Klaten  

Mutasi Kepala Sekolah dan Guru di Klaten, Siswa Batal Ikut Aubade karena Hijab

Klaten,diswaysolo.id – Kejadian di SMP Negeri 2 Klaten yang membuat seorang siswi non-Muslim gagal mengikuti tim aubade sekolah karena masalah hijab memicu perhatian publik.

Kasus ini memicu protes dari orang tua siswi, dan akhirnya mendapat tanggapan dari pemerintah setempat melalui sanksi bagi pihak sekolah.

Pemerintah kabupaten Klaten mengambil langkah serius setelah menjalankan asesmen oleh Dinas Pendidikan dan Badan Kepegawaian Daerah (BKD).

Kepala sekolah yang bertanggung jawab dan guru pendamping aubade mutasi sebagai bentuk pertanggungjawaban atas insiden tersebut.

Kasus Klaten 

Kisah bermula ketika seorang siswi kelas IX di SMPN 2 Klaten viral di media sosial setelah kabar tidak ada izin menjadi tim aubade karena tidak memakai hijab.

Menurut orang tua, anaknya ada pemberian dua pilihan: menjadi petugas resmi dalam tim atau kembali ke kelas, karena katanya syaratnya memakai hijab.

Karena tidak memakai hijab, siswi itu memilih kembali ke kelas agar tidak kehilangan pelajaran.

Kepala sekolah Tonang Juniarta menanggapi kabar tersebut sebagai sebuah miskomunikasi dan persepsi keliru.

Tonang menjelaskan bahwa tidak terdapat aturan tertulis atau SOP yang menyebut hijab sebagai syarat seleksi aubade.

Ia menyebut siswi tersebut tereliminasi sejak hari pertama seleksi, bukan karena hijab, dan sempat ditawari menjadi bagian ‘official’ meskipun tidak lolos sebagai anggota inti tim.

Sebagai respon atas kontroversi, Bupati Klaten, Hamenang Wajar Ismoyo, menyebut bahwa pihaknya memutuskan untuk membebastugaskan (mutasi) kepala sekolah dan guru pembimbing aubade.

Mutasi setelah Asesmen

Kepala sekolah pindah ke sekolah lain, sedangkan guru pendamping jadi tenaga administrasi bukan sebagai guru yang membimbing langsung tim aubade.
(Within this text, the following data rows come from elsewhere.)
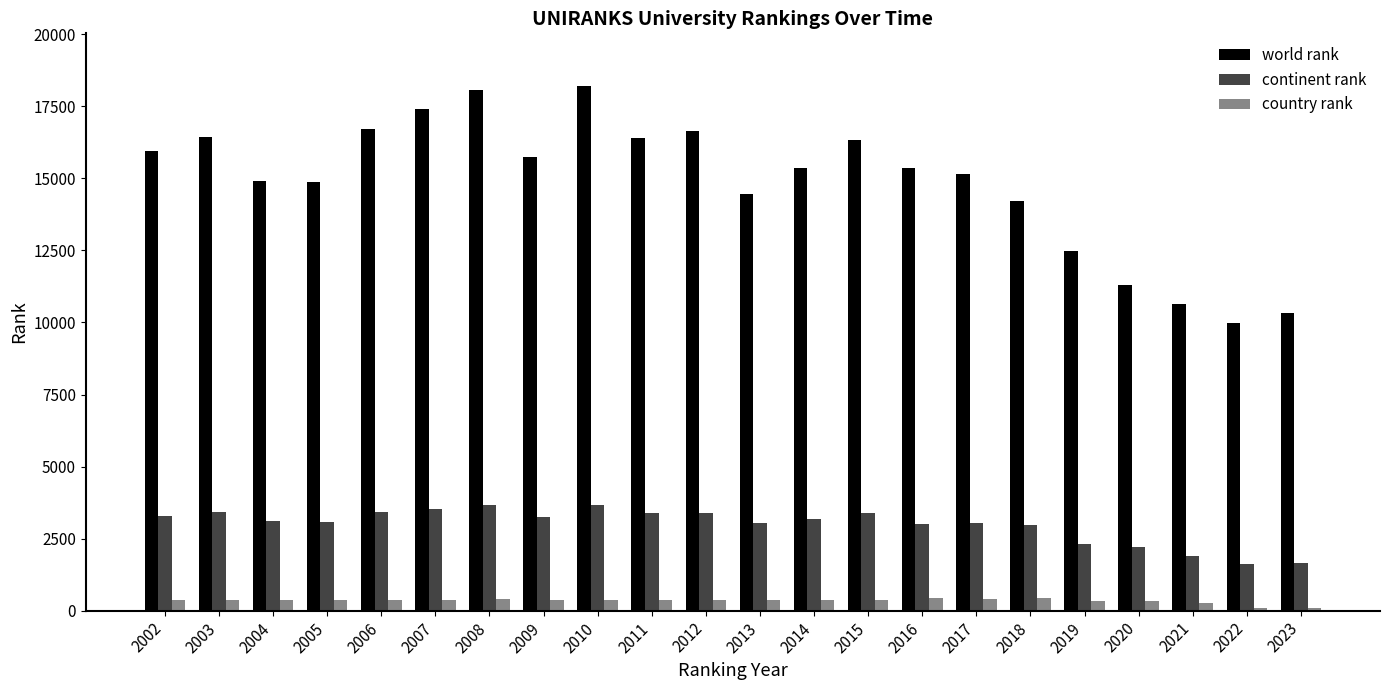

At which label does world rank reach its minimum?

2022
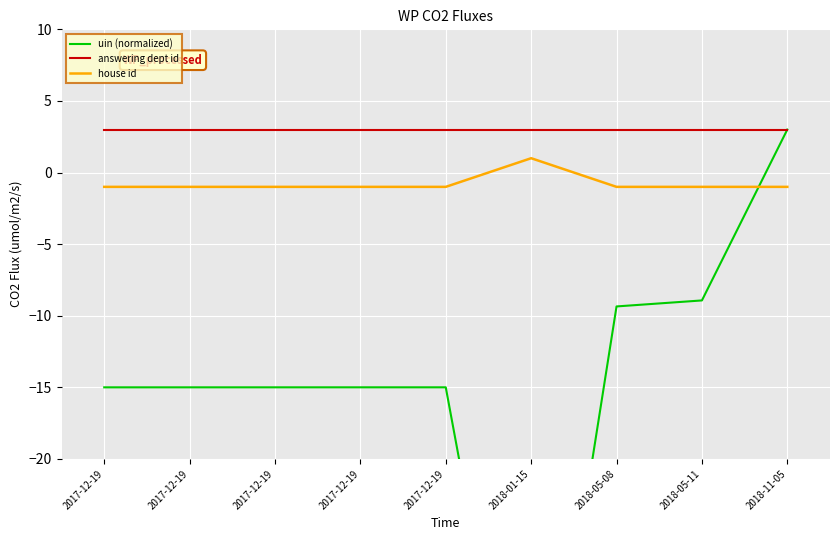

Is this an area chart (filled region under the line)?

No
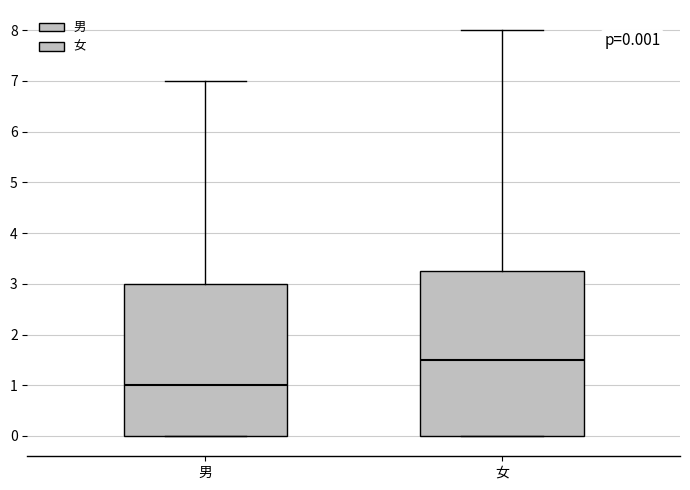

Which box is the tallest, from its lower edge to its upper edge?

女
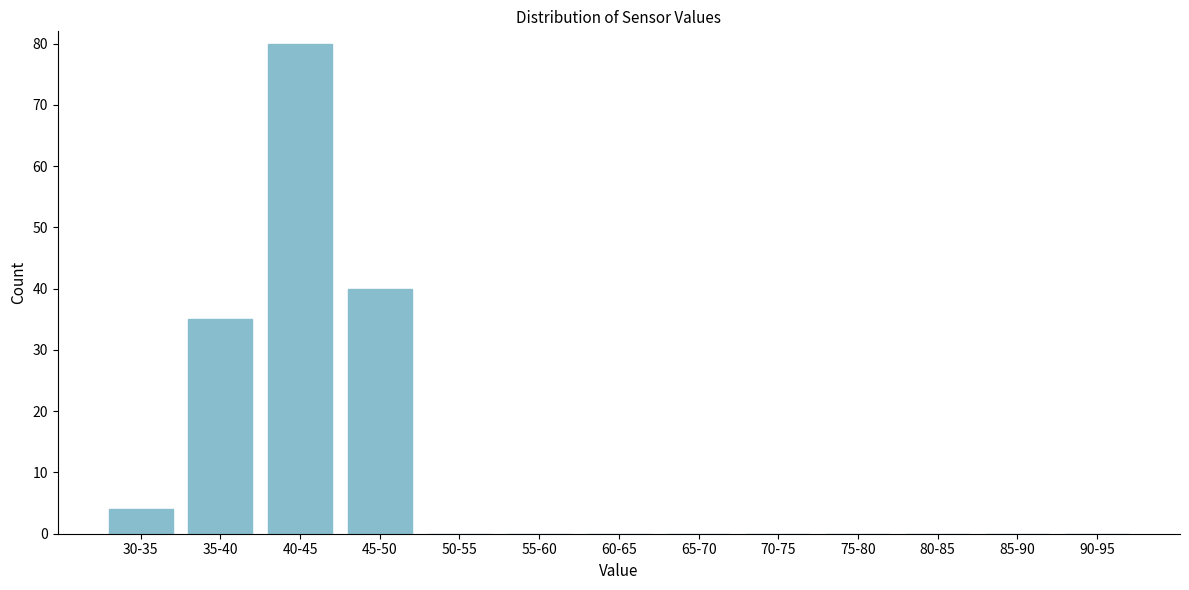

Reading left to right, transcribe all the data shown in this chart.

30-35=4	35-40=35	40-45=80	45-50=40	50-55=0	55-60=0	60-65=0	65-70=0	70-75=0	75-80=0	80-85=0	85-90=0	90-95=0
Langkah mutasi diambil setelah hasil asesmen dari Dinas Pendidikan dan BKD Klaten yang memeriksa situasi dan akar persoalan. Keputusan ini ditujukan agar kasus serupa tidak terulang di masa mendatang.

Baca Juga:  Wisata Budaya yang Ada di Klaten Dijamin Seru Banget

Pemerintah kabupaten memfasilitasi pertemuan antara pihak sekolah, orang tua siswi, dan juga organisasi terkait seperti FKUB, Parisada Hindu Klaten, dan Kemenag.

Dalam pertemuan tersebut, pihak sekolah melalui kepala sekolah dan guru pembimbing aubade menyampaikan permohonan maaf kepada orang tua siswa, instansi pendidikan, pemerintah daerah, dan masyarakat luas.

Orang tua siswi menyebut bahwa anaknya sempat trauma dan enggan pergi sekolah selama beberapa hari setelah kejadian viral.

Ia juga mengungkapkan bahwa meski sempat ada penawaran posisi resmi dalam tim ‘official’, siswi memilih kembali ke kelas karena tidak memakai hijab.

Pemerintah daerah berharap bahwa langkah-langkah ini bisa memupuk toleransi dan kerukunan antarumat beragama di Klaten, agar situasi seperti ini tidak kembali terjadi.

Kasus siswi SMPN 2 Klaten yang gagal ikut aubade gegara hijab menyoroti isu toleransi, aturan sekolah, dan komunikasi antara pihak sekolah dengan siswi dan orang tua.

Meski tidak ada aturan tertulis yang mewajibkan hijab dalam seleksi aubade, persepsi dan miskomunikasi menyebabkan dampak psikologis dan sosial.

Mutasi terhadap kepala sekolah dan guru pendamping merupakan bentuk sanksi dan upaya pembelajaran agar kejadian serupa tidak terulang.

Pemerintah daerah menekankan pentingnya menjaga kerukunan dan kesetaraan dalam lingkungan pendidikan.